* Excerpt provided:
1. Re:Ulterior Motives by Short+Circuit · 2007-03-18 09:00 · Score: 5, Informative
  
  No, the benefit here seems to be less for the end-users deploying the service and more for whoever google then turns around and sells the massive amounts of correlated information to. For instance, let's see every bit of data about a specific user so we can see everything from each search he does to his entire browsing trail. Bet we could sell that for a lot of money! You've got it backwards...statistics aren't useful when you zoom in to focus on individuals, they're useful when you zoom out to focus on groups. Marketing is rarely about selling to an individual, but to selling to masses. Individuals have too many quirks and preferences to make per-individual marketing efforts worthwhile. Why spend all that effort to gaurantee a sale to one individual, when you can spend the same amount to sell to two or three persent of a group of a few thousand?
  
  "Targeted" advertisements are still group-based efforts. Your individual browsing history is only valuable up to the point where you can be lumped into a marketing stereotype.
  
  About ten years ago, I went online searching for prices on printer ribbons for an IBM Proprinter II. The email address I supplied one website is still receiving spam from that one encounter, not for Proprinter ribbons, not for dot matrix supplies, but for inkjets and toner cartridges. I got lumped into a "shops for printer supplies online" marketing group; nobody's ever sent me an offer for supplies for my Proprinter II. (Though, once he found out I had a use for it, a guy handed me a box of 8.5"x11" tractor feed paper yesterday.)
  
  --
  tasks(723) drafts(105) languages(484) examples(29106)
What does it do? by dour+power · 2007-03-18 08:05 · Score: 5, Informative

Neither article nor summary explain what Trendalyzer actually does. The animated mapping of stats at http://tools.google.com/gapminder is a little more illustrative.
1. Re:What does it do? by ghoti · 2007-03-18 08:16 · Score: 5, Informative
  
  If you want to know what this is about, watch Hans Rosling's ("the professor") excellent talk. This is about bringing lots of data that were collected with public money online so they can actually be used. Rosling uses simple but effective visualization tools (and is a great speaker) to get people interested in the data.
  
  --
  EagerEyes.org: Visualization and Visual Communication
2. Re:What does it do? by ghoti · 2007-03-18 08:25 · Score: 4, Interesting
  
  This has nothing at all to do with the CIA World Factbook. This is not just about collecting data (which it does, of course, and more data over longer time than the Factbook), but about understanding the world through that data. A collection of data is worthless if it isn't used to figure out how to help people in Africa, for example. Rosling shows very clearly that Africa isn't just starving children, and that development aid therefore must be adapted to the exact population it is for. He also has a lot of interesting things to say about the developments in Asia, how health care and economy are connected, etc.
  
  Don't dismiss this without knowing anything about it.
  
  --
  EagerEyes.org: Visualization and Visual Communication
If this was developed with public money... by ciggieposeur · 2007-03-18 08:15 · Score: 4, Insightful

...why isn't it already in the public domain?
1. Re:If this was developed with public money... by ciggieposeur · 2007-03-18 09:28 · Score: 4, Interesting
  
  could you give us any insight into why you think it would be in the public domain?
  
  The law regarding software and publicly-funded inventions has not always been as it is now. It used to be the case that most significant publicly-funded software HAD to be in the public domain, which AFAIK is why we have the BSD license today. Also witness early versions of Gaussian (quantum chemistry).

* Data extract:
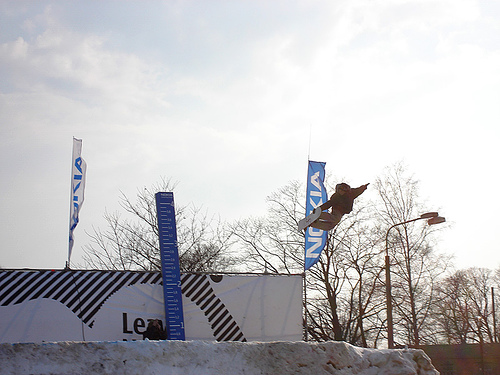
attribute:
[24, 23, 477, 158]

* Required action A:
Quote the Trendalyzer forum thread from "About ten years" to "drafts(105) languages(484) examples(29106)".
* Required action B:
Pick up the Trendalyzer forum thread where it stops and keep writing it.

* Task output A:
About ten years ago, I went online searching for prices on printer ribbons for an IBM Proprinter II. The email address I supplied one website is still receiving spam from that one encounter, not for Proprinter ribbons, not for dot matrix supplies, but for inkjets and toner cartridges. I got lumped into a "shops for printer supplies online" marketing group; nobody's ever sent me an offer for supplies for my Proprinter II. (Though, once he found out I had a use for it, a guy handed me a box of 8.5"x11" tractor feed paper yesterday.)
  
  --
  tasks(723) drafts(105) languages(484) examples(29106)

* Task output B:
  These days lots of 100% publicly-funded software is not automatically released to the public domain but instead held ransom by the author or university with a separate license permitting unlimited government use. This directly affects me: essentially ALL of the current quantum chemistry code that produces publishable results is no longer free for everyone to use. Though most programs come with source (the have to for some of the systems we need to run it on), their license restrictions are very onerous for developers: only the PI can register to download it, or it costs 5000 euros per seat, or it cannot be ported to other platforms, etc. One program even revokes licenses from academics who use competing software in the same domain! And this almost ALL software written by tenured professors and their graduate students funded from government grants.
  
  I think we all did much better with the old formula. University-developed code should be available for everyone to use, even if that means someone can later come along and compete with a closed-source version.
  
  I'm curious if the Swedish system more closely resembles the current USA system or the old USA system.
People Do Things For Different Reasons by hduff · 2007-03-18 08:30 · Score: 5, Insightful

Lot's of people have great ideas that never reach fruition for reasons that have nothing to do with them. And sometimes, those ideas can take off and be promoted for reasons that have nothing to do with them. Often these things offend our sense of fairness.

Yet life is not fair and often people have regrets and indulge in "what if" fantasies.

For something like this, even if the fellow gets no money, he can get publicity and recognition and might be able to leverage that into something to get him more money if that's what he wants.

The past is past and the price for obtaining "justice" and "fairness" can be quite high and more than one should have to pay; you can lose your future doing it.

Learn from the past and develop a plan to move forward and leverage on the lessons learned; the best revenge is always living well.

--
"I believe in Karma. That means I can do bad things to people all day long and I assume they deserve it." : Dogbert
Significance levels and missing data by Baldrson · 2007-03-18 08:50 · Score: 4, Interesting
I wrote a primitive version of such a site several years ago which I called Laboratory of the States since the goal was to gather lots of demographic variables by State and present ecological correlations.
Shortly thereafter, a site called Nation Master cropped up, with a bit flashier and simpler user interface, but focused on CIA World Fact Book data, rather than the States of the US. (The same folks later did State Master using similar UI technology.)
Finally, Google tested Gapminder with an even spiffier and simpler UI -- again focusing on by Nation correlations.
Aside from the usual complaints about "The Ecological Fallacy" (a fallacy that cuts both ways BTW) there are two big pitfalls for this stuff:
1. Dealing with missing data.
2. Estimating statistical significance.
What I did about missing data was simply eliminate any data points where data was missing from one or both of the variables being correlated. This reduces the sample size, hence statistical significance, but it bypasses arguments over what sort of missing data should be used. The Netflix Prize is coming up with really good algorithms to compute missing data efficiently and accurately so maybe there is hope for something more effective here.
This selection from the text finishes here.